Quoted passage:
* Begin *
These were "bonus" weekends that filled Downtown hotels, restaurants and bars with an unscheduled influx of customers and cash.
The Indianapolis Convention & Visitors Association does not track spending related to the Colts. Suffice it to say, the amount was in the millions, and we were particularly delighted to lighten the wallets of all those Ravens and Jets fans.
Forget the academic studies show that would not be a good investment of tax dollars. Forget that a review of the Pacers contract shows that the penalty provision for early cancellation is so severe that the team has absolutely no leverage to demand the $15 million annual taxpayer gift. Welsh is in the business of ignoring facts and offering spin in its place. He believes his job is to get more tax dollars to the professional sports owners and to justify his $400,000 salary and benefit package which, by the way, is propped up with our tax dollars.
* End *
Request 1: In the Indianapolis sports funding passage, which organization does not track spending related to the Colts?
Request 2: Change "Ravens" to "Steelers" in the Indianapolis sports funding passage, then give the part between "The Indianapolis Convention" and "and Jets fans.", inclusive, with that edit.
Request 3: Go on with the Indianapolis sports funding passage from the point where it stops.
The material after this point is separate from the Indianapolis sports funding passage.

Data section:
* Begin *
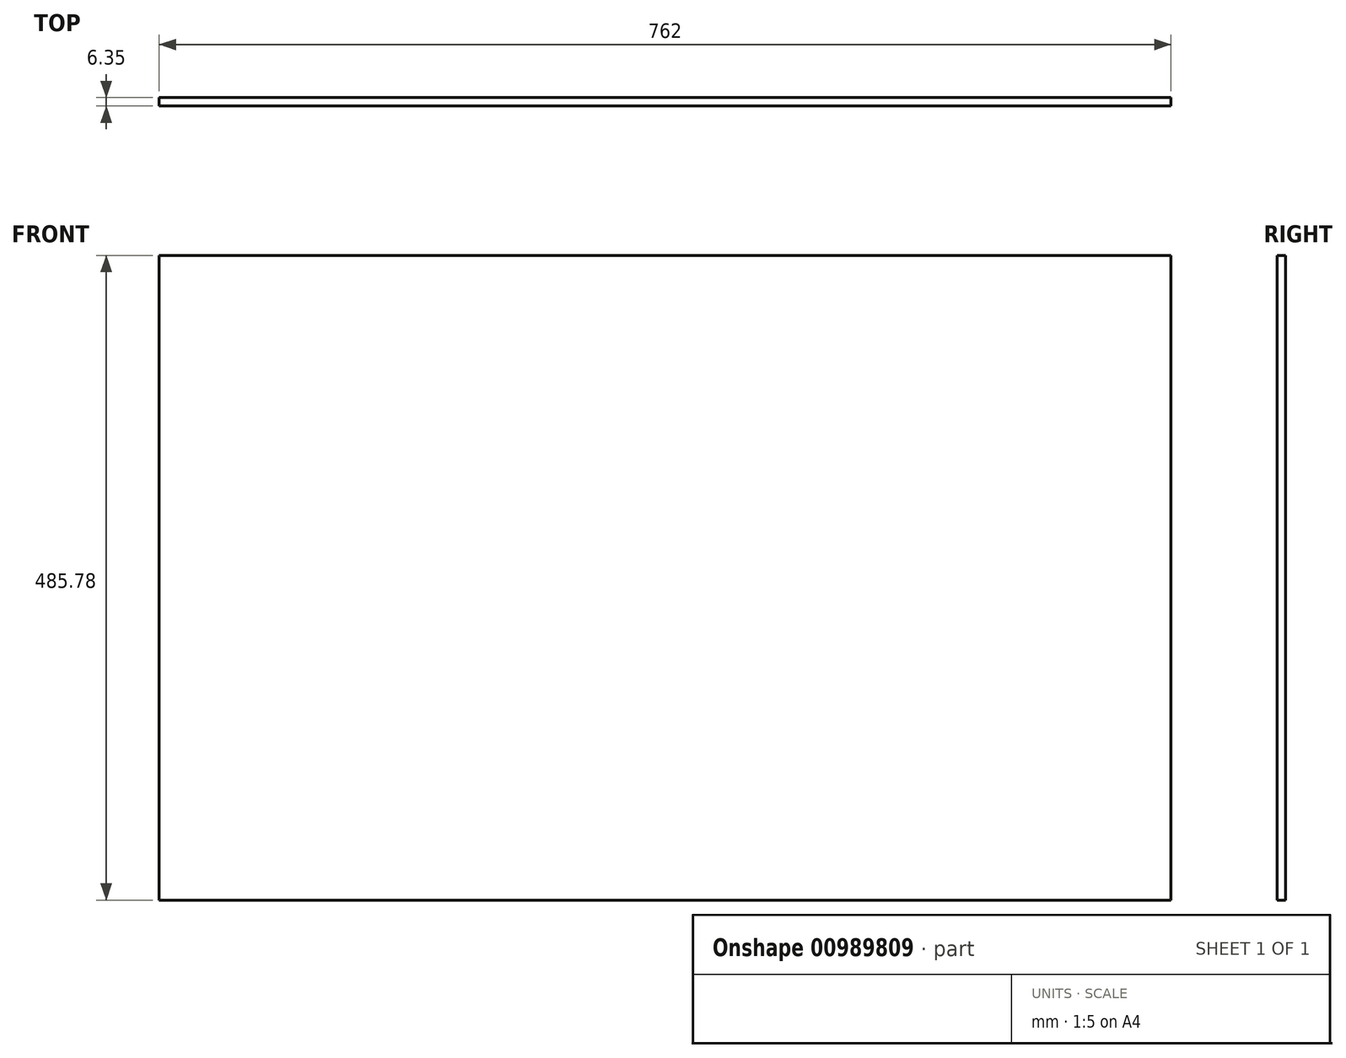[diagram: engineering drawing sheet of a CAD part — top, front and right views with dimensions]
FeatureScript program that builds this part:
* End *
Reply 1: The Indianapolis Convention & Visitors Association.

Reply 2:
The Indianapolis Convention & Visitors Association does not track spending related to the Colts. Suffice it to say, the amount was in the millions, and we were particularly delighted to lighten the wallets of all those Steelers and Jets fans.

Reply 3:
One such academic report was done by economics professors at the University of Maryland, entitled "Professional Sports Facilities, Franchises, and Urban Economic Development." The study cites a number of reasons why professional sports are not the economic benefit to local communities that advocates claim. The number one reason is that most spending on professional sports is local discretionary spending that is simply being moved around. If folks from Carmel attending a Colts game were not spending it in downtown Indianapolis at a restaurant, they would be spending it elsewhere, perhaps taking the family out to a movie and a restaurant. There is no net increase in discretionary spending.
Facts are pesky things which Welsh is paid with our tax dollars to ignore. Don Welsh doesn't care if there are a 1000 academic studies out there saying he is wrong, he is still going to peddle his disingenous spin as a prelude to asking Indianapolis taxpayers to open their wallets yet again.